To complete the look of the bottle tree, transparent steel panels were installed in the upper part of the tower, with a milled pattern showing the foliage of the bottle trees.  The wall elements on the other levels are either covered with a fine-meshed steel net, thus ensuring a high degree of transparency, or they are clad with bamboo panels. "By using bamboo, we have not only managed to give the climbing tower the desired natural look, but we have also taken up and implemented the idea of sustainability of this special place,” says Mr. Kotte. Botanically speaking, bamboo is a grass and not a tree. The advantage of this is that the giant bamboo used grows up to 30 cm a day. This means that the ecological footprint of bamboo is many times smaller. In addition, bamboo panels are more hard-wearing and durable than wood. This saves resources and follow-up costs.

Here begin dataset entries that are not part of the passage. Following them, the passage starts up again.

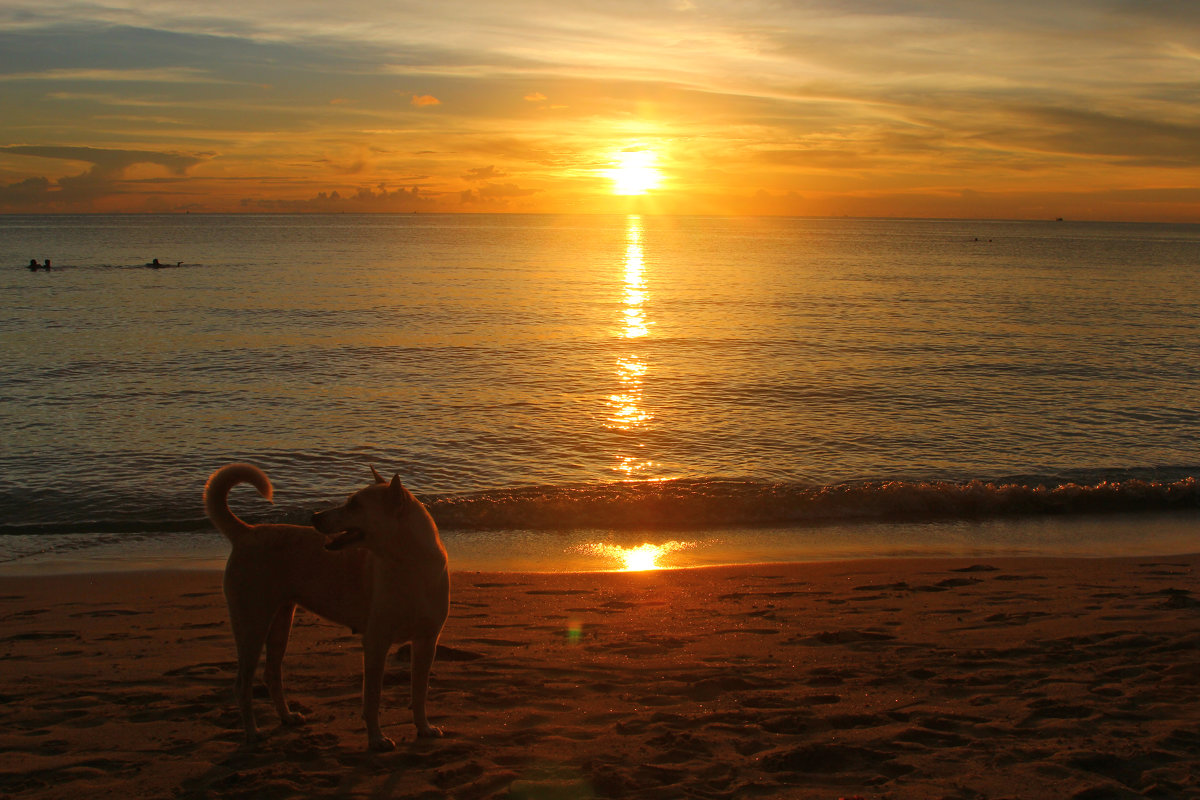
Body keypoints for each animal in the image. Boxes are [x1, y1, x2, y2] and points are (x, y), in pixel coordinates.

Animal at [204, 462, 451, 753]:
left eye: (354, 504)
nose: (315, 516)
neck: (410, 566)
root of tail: (246, 531)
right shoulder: (376, 641)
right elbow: (372, 697)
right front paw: (376, 739)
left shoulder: (427, 641)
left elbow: (419, 692)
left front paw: (424, 728)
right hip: (251, 623)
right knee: (242, 684)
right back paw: (253, 733)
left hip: (280, 622)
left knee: (271, 673)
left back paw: (287, 716)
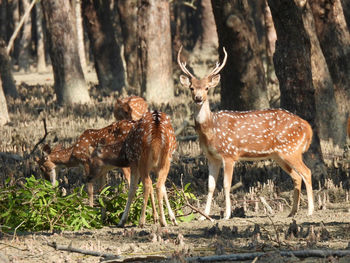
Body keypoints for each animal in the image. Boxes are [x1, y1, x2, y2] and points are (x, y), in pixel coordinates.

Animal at [178, 46, 314, 221]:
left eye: (207, 87)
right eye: (192, 87)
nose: (198, 98)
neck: (211, 131)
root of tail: (307, 127)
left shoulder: (229, 154)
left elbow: (226, 184)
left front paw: (227, 215)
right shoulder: (211, 157)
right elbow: (210, 186)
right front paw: (203, 216)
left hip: (291, 150)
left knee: (307, 172)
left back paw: (310, 211)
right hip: (279, 155)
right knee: (296, 177)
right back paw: (292, 212)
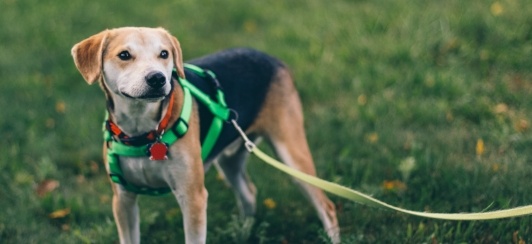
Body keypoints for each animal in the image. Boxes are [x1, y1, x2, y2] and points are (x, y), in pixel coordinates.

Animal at [70, 27, 338, 244]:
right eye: (124, 55)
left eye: (164, 54)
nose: (158, 78)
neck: (144, 132)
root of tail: (271, 58)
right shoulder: (123, 200)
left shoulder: (193, 197)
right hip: (229, 161)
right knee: (249, 193)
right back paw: (244, 232)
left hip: (292, 156)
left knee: (327, 207)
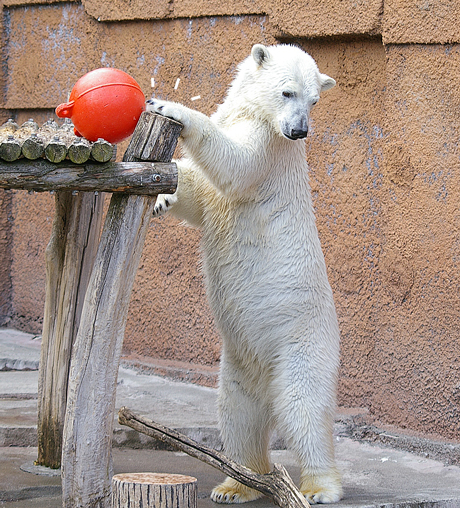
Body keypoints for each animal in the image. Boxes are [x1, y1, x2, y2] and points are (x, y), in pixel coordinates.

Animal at [147, 44, 342, 504]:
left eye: (315, 101)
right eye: (288, 92)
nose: (300, 131)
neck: (263, 118)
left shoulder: (270, 150)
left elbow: (235, 166)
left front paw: (169, 107)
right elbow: (204, 200)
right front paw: (164, 196)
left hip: (301, 342)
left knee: (303, 407)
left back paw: (319, 487)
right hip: (239, 362)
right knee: (238, 413)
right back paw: (237, 483)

These two factors play a major role. As with the climbing tower in Bim'bimba Park, the company mostly uses bamboo instead of wood. The fact that Berliner Seilfabrik not only thinks green but also operates with sustainability in mind is reflected, among other things, in the company’s certification to the ISO 14001 standard for environmental management systems. The company has also been awarded the BSFH seal of approval for tested competence, sustainability and quality. 

Two access nets provide direct access to the bamboo climbing tower, leading climbers through a narrow opening onto a first and close-meshed planar net level. From here, you begin to ascend the tower via a huge spatial net. On your way up, you will repeatedly come across rubber membrane mats, which are incorporated into the spatial net and offer an ideal opportunity to rest and relax. Those who make it all the way to the top will once again reach a level made of planar netting and can enjoy a splendid panoramic view. A tunnel slide made of stainless steel then provides a rapid descent.

The almost 35-metre-long net tunnel provides another exciting way to access the tower. Between a total of 20 partly sloping posts, the tunnel of close-meshed nets runs in a wide curve rising from the ground to a height of 4.70 metres and is directly connected to the tower here. Halfway through the tunnel is a tree house made of bamboo panels, which can also be reached via a rope ladder. 

Those who prefer horizontal climbing will get their money's worth on the exciting low ropes course with a total of nine different climbing elements. It is more than 30 metres long and offers multiple levels of difficulty to accommodate all skill levels. This makes the playground attractive for different age groups and provides opportunities for the younger ones to develop and improve their skills.

A combination of different swings rounds off the playground at Bim'bimba Park. In addition to a nest swing, which allows several children to swing, play and have fun together at the same time, the playground also offers, among other things, two toddler swing seats.

Matt Franzmann, Principal and Managing Director at Form Landscape Architects, is pleased with the work and the result. “Community commitment and cooperation with an interdisciplinary team were crucial to achieving what we believe is an exceptional park and playground experience,” Franzmann writes on his studio’s website. 

As the icing on the cake, Form Landscape Architects won an award for this exceptional project in the Parks and Open Space category at the annual AILA Queensland Landscape Architecture Awards, presented by the Australian Institute of Landscape Architects. The judges were impressed, stating in their citation, among other things: “This project reflects a very well executed and impeccably detailed hub of play and recreation for the Gold Coast Community that is rich, exciting and detailed in its story. It is underpinned by simple design principles that respond carefully to its setting and deliver a range of spaces for active play and recreation.”